*** Source data Section Begins ***

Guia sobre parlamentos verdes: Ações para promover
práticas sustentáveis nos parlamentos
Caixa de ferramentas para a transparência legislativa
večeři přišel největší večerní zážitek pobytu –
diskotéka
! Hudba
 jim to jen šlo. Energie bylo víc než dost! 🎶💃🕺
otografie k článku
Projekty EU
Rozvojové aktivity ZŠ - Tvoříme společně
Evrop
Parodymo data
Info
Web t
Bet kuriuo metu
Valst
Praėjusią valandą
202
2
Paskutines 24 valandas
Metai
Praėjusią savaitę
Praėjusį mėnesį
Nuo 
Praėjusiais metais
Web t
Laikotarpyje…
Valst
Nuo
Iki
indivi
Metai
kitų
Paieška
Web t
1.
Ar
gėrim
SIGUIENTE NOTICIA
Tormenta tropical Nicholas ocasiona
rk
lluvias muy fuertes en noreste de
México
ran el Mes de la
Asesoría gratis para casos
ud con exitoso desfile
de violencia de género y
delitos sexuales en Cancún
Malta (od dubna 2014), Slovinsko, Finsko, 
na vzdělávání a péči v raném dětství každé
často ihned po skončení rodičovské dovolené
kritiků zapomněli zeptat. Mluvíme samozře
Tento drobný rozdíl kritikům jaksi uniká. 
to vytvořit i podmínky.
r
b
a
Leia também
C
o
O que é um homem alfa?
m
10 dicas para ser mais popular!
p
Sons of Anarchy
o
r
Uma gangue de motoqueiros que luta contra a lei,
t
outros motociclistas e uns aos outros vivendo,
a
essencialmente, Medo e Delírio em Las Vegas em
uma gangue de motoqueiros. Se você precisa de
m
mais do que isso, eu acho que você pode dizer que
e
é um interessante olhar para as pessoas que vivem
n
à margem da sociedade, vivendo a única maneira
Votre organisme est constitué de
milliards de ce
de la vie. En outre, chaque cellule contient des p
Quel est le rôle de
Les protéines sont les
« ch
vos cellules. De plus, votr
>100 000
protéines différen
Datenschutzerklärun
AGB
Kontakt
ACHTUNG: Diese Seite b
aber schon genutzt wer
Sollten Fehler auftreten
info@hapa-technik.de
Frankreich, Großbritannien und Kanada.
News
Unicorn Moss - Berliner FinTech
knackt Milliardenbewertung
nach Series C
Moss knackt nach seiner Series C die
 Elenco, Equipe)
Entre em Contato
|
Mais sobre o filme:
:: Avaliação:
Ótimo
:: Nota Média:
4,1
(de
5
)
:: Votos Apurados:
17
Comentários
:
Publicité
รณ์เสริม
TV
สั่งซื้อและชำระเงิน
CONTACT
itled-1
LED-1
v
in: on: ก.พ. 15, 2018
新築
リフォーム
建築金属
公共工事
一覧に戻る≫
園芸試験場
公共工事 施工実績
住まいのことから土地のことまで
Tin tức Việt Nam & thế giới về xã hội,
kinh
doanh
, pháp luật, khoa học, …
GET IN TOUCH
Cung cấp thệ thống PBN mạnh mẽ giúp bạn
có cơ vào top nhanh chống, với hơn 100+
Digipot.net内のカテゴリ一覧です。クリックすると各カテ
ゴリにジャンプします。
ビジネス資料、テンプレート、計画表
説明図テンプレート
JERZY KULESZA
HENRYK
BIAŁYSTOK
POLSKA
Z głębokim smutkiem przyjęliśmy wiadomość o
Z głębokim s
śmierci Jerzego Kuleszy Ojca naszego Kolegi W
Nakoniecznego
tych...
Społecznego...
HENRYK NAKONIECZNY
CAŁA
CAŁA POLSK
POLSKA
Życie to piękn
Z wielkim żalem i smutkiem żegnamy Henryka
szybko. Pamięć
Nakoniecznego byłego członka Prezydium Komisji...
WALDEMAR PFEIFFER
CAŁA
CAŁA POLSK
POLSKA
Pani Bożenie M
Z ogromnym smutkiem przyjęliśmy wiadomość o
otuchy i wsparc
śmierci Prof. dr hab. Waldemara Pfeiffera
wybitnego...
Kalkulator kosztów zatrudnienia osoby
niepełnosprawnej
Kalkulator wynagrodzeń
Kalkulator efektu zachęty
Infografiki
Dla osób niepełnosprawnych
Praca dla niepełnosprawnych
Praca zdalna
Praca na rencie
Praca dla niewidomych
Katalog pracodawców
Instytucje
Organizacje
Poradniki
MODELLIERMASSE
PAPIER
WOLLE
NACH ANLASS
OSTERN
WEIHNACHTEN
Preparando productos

*** Source data Section Ends ***

▶ [Exercise brief] Restate the records word for word, keeping every line.

▶ [Solution for this task]
Guia sobre parlamentos verdes: Ações para promover
práticas sustentáveis nos parlamentos
Caixa de ferramentas para a transparência legislativa
večeři přišel největší večerní zážitek pobytu –
diskotéka
! Hudba
 jim to jen šlo. Energie bylo víc než dost! 🎶💃🕺
otografie k článku
Projekty EU
Rozvojové aktivity ZŠ - Tvoříme společně
Evrop
Parodymo data
Info
Web t
Bet kuriuo metu
Valst
Praėjusią valandą
202
2
Paskutines 24 valandas
Metai
Praėjusią savaitę
Praėjusį mėnesį
Nuo 
Praėjusiais metais
Web t
Laikotarpyje…
Valst
Nuo
Iki
indivi
Metai
kitų
Paieška
Web t
1.
Ar
gėrim
SIGUIENTE NOTICIA
Tormenta tropical Nicholas ocasiona
rk
lluvias muy fuertes en noreste de
México
ran el Mes de la
Asesoría gratis para casos
ud con exitoso desfile
de violencia de género y
delitos sexuales en Cancún
Malta (od dubna 2014), Slovinsko, Finsko, 
na vzdělávání a péči v raném dětství každé
často ihned po skončení rodičovské dovolené
kritiků zapomněli zeptat. Mluvíme samozře
Tento drobný rozdíl kritikům jaksi uniká. 
to vytvořit i podmínky.
r
b
a
Leia também
C
o
O que é um homem alfa?
m
10 dicas para ser mais popular!
p
Sons of Anarchy
o
r
Uma gangue de motoqueiros que luta contra a lei,
t
outros motociclistas e uns aos outros vivendo,
a
essencialmente, Medo e Delírio em Las Vegas em
uma gangue de motoqueiros. Se você precisa de
m
mais do que isso, eu acho que você pode dizer que
e
é um interessante olhar para as pessoas que vivem
n
à margem da sociedade, vivendo a única maneira
Votre organisme est constitué de
milliards de ce
de la vie. En outre, chaque cellule contient des p
Quel est le rôle de
Les protéines sont les
« ch
vos cellules. De plus, votr
>100 000
protéines différen
Datenschutzerklärun
AGB
Kontakt
ACHTUNG: Diese Seite b
aber schon genutzt wer
Sollten Fehler auftreten
info@hapa-technik.de
Frankreich, Großbritannien und Kanada.
News
Unicorn Moss - Berliner FinTech
knackt Milliardenbewertung
nach Series C
Moss knackt nach seiner Series C die
 Elenco, Equipe)
Entre em Contato
|
Mais sobre o filme:
:: Avaliação:
Ótimo
:: Nota Média:
4,1
(de
5
)
:: Votos Apurados:
17
Comentários
:
Publicité
รณ์เสริม
TV
สั่งซื้อและชำระเงิน
CONTACT
itled-1
LED-1
v
in: on: ก.พ. 15, 2018
新築
リフォーム
建築金属
公共工事
一覧に戻る≫
園芸試験場
公共工事 施工実績
住まいのことから土地のことまで
Tin tức Việt Nam & thế giới về xã hội,
kinh
doanh
, pháp luật, khoa học, …
GET IN TOUCH
Cung cấp thệ thống PBN mạnh mẽ giúp bạn
có cơ vào top nhanh chống, với hơn 100+
Digipot.net内のカテゴリ一覧です。クリックすると各カテ
ゴリにジャンプします。
ビジネス資料、テンプレート、計画表
説明図テンプレート
JERZY KULESZA
HENRYK
BIAŁYSTOK
POLSKA
Z głębokim smutkiem przyjęliśmy wiadomość o
Z głębokim s
śmierci Jerzego Kuleszy Ojca naszego Kolegi W
Nakoniecznego
tych...
Społecznego...
HENRYK NAKONIECZNY
CAŁA
CAŁA POLSK
POLSKA
Życie to piękn
Z wielkim żalem i smutkiem żegnamy Henryka
szybko. Pamięć
Nakoniecznego byłego członka Prezydium Komisji...
WALDEMAR PFEIFFER
CAŁA
CAŁA POLSK
POLSKA
Pani Bożenie M
Z ogromnym smutkiem przyjęliśmy wiadomość o
otuchy i wsparc
śmierci Prof. dr hab. Waldemara Pfeiffera
wybitnego...
Kalkulator kosztów zatrudnienia osoby
niepełnosprawnej
Kalkulator wynagrodzeń
Kalkulator efektu zachęty
Infografiki
Dla osób niepełnosprawnych
Praca dla niepełnosprawnych
Praca zdalna
Praca na rencie
Praca dla niewidomych
Katalog pracodawców
Instytucje
Organizacje
Poradniki
MODELLIERMASSE
PAPIER
WOLLE
NACH ANLASS
OSTERN
WEIHNACHTEN
Preparando productos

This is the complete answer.